[Exercise inputs Boundary: Start]
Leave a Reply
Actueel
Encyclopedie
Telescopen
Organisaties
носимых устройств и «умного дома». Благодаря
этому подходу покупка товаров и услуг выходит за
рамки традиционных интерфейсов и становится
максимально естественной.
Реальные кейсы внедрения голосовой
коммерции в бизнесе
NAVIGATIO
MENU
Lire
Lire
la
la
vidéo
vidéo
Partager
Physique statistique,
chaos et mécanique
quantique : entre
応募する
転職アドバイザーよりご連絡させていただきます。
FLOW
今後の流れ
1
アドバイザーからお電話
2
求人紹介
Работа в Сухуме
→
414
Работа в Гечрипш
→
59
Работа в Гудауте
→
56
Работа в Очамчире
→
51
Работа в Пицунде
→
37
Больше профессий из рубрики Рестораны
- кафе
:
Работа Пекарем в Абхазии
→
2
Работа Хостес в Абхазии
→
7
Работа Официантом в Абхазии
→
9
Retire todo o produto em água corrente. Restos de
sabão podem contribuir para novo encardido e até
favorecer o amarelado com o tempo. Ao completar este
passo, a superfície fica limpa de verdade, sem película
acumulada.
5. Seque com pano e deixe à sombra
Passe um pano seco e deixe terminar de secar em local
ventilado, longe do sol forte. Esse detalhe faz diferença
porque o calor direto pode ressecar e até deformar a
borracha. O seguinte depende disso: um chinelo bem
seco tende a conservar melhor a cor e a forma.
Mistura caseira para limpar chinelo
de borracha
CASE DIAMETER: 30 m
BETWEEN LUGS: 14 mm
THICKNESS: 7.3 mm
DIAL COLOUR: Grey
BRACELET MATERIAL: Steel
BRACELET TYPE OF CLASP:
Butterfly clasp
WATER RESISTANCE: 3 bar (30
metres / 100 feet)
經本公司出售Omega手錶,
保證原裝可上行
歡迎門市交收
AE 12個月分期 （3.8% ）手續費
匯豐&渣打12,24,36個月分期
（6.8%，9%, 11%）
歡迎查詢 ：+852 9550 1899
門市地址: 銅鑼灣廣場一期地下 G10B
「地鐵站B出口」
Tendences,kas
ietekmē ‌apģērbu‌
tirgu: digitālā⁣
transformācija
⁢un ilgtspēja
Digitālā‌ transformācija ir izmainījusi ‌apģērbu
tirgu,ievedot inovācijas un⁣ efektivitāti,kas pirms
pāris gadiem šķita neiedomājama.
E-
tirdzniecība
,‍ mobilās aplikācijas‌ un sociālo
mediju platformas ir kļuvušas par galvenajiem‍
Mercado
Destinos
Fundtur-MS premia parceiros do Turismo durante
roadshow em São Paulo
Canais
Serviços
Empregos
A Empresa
[Exercise inputs Boundary: End]
◆ **What you need to do**:
Reproduce every line of text from all the entries above, in the same order and unchanged.

◆ **Response box**:
Leave a Reply
Actueel
Encyclopedie
Telescopen
Organisaties
носимых устройств и «умного дома». Благодаря
этому подходу покупка товаров и услуг выходит за
рамки традиционных интерфейсов и становится
максимально естественной.
Реальные кейсы внедрения голосовой
коммерции в бизнесе
NAVIGATIO
MENU
Lire
Lire
la
la
vidéo
vidéo
Partager
Physique statistique,
chaos et mécanique
quantique : entre
応募する
転職アドバイザーよりご連絡させていただきます。
FLOW
今後の流れ
1
アドバイザーからお電話
2
求人紹介
Работа в Сухуме
→
414
Работа в Гечрипш
→
59
Работа в Гудауте
→
56
Работа в Очамчире
→
51
Работа в Пицунде
→
37
Больше профессий из рубрики Рестораны
- кафе
:
Работа Пекарем в Абхазии
→
2
Работа Хостес в Абхазии
→
7
Работа Официантом в Абхазии
→
9
Retire todo o produto em água corrente. Restos de
sabão podem contribuir para novo encardido e até
favorecer o amarelado com o tempo. Ao completar este
passo, a superfície fica limpa de verdade, sem película
acumulada.
5. Seque com pano e deixe à sombra
Passe um pano seco e deixe terminar de secar em local
ventilado, longe do sol forte. Esse detalhe faz diferença
porque o calor direto pode ressecar e até deformar a
borracha. O seguinte depende disso: um chinelo bem
seco tende a conservar melhor a cor e a forma.
Mistura caseira para limpar chinelo
de borracha
CASE DIAMETER: 30 m
BETWEEN LUGS: 14 mm
THICKNESS: 7.3 mm
DIAL COLOUR: Grey
BRACELET MATERIAL: Steel
BRACELET TYPE OF CLASP:
Butterfly clasp
WATER RESISTANCE: 3 bar (30
metres / 100 feet)
經本公司出售Omega手錶,
保證原裝可上行
歡迎門市交收
AE 12個月分期 （3.8% ）手續費
匯豐&渣打12,24,36個月分期
（6.8%，9%, 11%）
歡迎查詢 ：+852 9550 1899
門市地址: 銅鑼灣廣場一期地下 G10B
「地鐵站B出口」
Tendences,kas
ietekmē ‌apģērbu‌
tirgu: digitālā⁣
transformācija
⁢un ilgtspēja
Digitālā‌ transformācija ir izmainījusi ‌apģērbu
tirgu,ievedot inovācijas un⁣ efektivitāti,kas pirms
pāris gadiem šķita neiedomājama.
E-
tirdzniecība
,‍ mobilās aplikācijas‌ un sociālo
mediju platformas ir kļuvušas par galvenajiem‍
Mercado
Destinos
Fundtur-MS premia parceiros do Turismo durante
roadshow em São Paulo
Canais
Serviços
Empregos
A Empresa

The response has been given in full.